On an even more intimate level, this is why I love reading together with friends. I get so much more out of every text by hearing about it from other people’s perspectives. Each person brings their own experiences and interpretations to the same text, making it richer and more multilayered as a result. Through discussing and untangling the text together you create something new in common, taking it to a whole different place.

It is of the nature of idea to be communicated: written, spoken, done. The idea is like grass. It craves light, likes crowds, thrives on crossbreeding, grows better for being stepped on.

▴ Ursula Le Guin

Even without the community element, Obsidian’s backlinks and outgoing links are interesting because they create a network from your thoughts. Individual ideas become less important that the links between multiple ideas.

One of the suggestions of Giles Turnbull’s Agile Comms Handbook (which I reference at work all the time) is to gradually build a narrative over time. I love this approach because it removes the need for each post to be a perfect, polished thought. This makes publishing less intimidating and more like thinking out loud. It allows for your ideas to change over time too.

In this way a blog, comprising a series of posts, can become a digital hyperlinked narrative of thought. New posts can link back to past posts. Teams can document what changes, and show how it has changed. They can show how their minds have changed, and what evidence or research brought those changes about.

This fits with Jay Springett’s and Matt Webb’s advice for publishing online too, which in turn vibes with Julia Cameron’s morning pages practice that I mentioned previously.

Persistent work, created with rhythm, results in an accumulation of creativity. The demonstration of effort, the work of the body, becomes practice.

▴ Jay Springett


Lately I’ve been enjoying using Arc , a new Chromium-based browser. It’s such a joy to use: they’ve completely rethought the UI / UX design of a browser. There are big changes (like spaces; easels; a sidebar with all your tabs, including pinned tabs with previews) and little details like “mini-Arc” (which opens a small version of the browser when you follow a link in a messaging app or email). The only problem is that it they haven’t worked out the performance issues yet so it crashes quite often. I have high hopes though!

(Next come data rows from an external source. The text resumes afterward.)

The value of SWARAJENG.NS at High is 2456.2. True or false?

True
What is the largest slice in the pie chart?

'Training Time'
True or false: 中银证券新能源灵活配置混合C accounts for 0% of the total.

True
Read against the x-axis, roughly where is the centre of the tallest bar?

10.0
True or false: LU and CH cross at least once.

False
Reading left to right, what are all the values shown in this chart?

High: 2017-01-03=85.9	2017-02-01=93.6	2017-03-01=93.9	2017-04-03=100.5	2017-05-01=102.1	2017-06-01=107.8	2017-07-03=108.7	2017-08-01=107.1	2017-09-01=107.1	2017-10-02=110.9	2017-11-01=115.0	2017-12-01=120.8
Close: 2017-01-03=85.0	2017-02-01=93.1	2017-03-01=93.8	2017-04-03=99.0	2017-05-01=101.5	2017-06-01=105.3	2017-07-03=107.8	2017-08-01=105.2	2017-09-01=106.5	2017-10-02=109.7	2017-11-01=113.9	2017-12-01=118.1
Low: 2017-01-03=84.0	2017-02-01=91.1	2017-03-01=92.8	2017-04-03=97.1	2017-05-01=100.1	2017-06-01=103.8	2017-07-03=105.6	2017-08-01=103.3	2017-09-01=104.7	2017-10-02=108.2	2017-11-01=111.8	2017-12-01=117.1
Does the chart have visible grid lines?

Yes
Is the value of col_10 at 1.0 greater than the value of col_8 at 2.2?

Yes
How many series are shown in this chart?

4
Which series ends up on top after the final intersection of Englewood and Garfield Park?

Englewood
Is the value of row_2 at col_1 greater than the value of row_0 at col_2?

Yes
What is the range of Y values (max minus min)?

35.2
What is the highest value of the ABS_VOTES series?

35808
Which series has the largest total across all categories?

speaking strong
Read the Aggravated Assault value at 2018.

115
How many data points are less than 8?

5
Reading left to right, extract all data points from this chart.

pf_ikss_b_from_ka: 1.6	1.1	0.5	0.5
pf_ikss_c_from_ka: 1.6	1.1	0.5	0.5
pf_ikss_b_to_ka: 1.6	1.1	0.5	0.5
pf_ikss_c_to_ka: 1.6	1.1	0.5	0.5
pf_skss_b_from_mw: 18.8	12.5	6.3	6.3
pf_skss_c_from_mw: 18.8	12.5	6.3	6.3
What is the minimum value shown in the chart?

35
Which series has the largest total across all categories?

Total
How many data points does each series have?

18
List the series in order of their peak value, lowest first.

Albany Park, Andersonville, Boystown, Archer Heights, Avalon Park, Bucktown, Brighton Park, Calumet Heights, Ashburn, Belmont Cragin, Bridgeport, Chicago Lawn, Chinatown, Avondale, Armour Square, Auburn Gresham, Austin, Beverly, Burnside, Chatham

I’ve also migrated from using Feedly + Pocket to using Readwise Reader for everything. It’s really well designed and great to have everything in the same place. The highlighting works really well, including over the original article, and it’s fun to play with their Ghostreader GPT tooling.

I’m also using the original Readwise app, which surfaces three random highlights from my collection every morning. It’s surprisingly hard to get highlights off a Kobo (something I miss about my Kindle, which just had all highlights in a plain text file). However, I found this tool called October which syncs from Kobo to Readwise. I added my old Kindle highlights too, which means it’s been surfacing my highlights from the last decade or so, which has been amazing.

The other tool that I’m happy to have found recently is Voiceliner, a simple app that allows you to record voice notes which it then automatically transcribes. You can rearrange the hierarchy of notes and attach a location too. It’s super useful — basically what I was using my Signal note to self for anyway. Plus, it’s open source and does everything locally.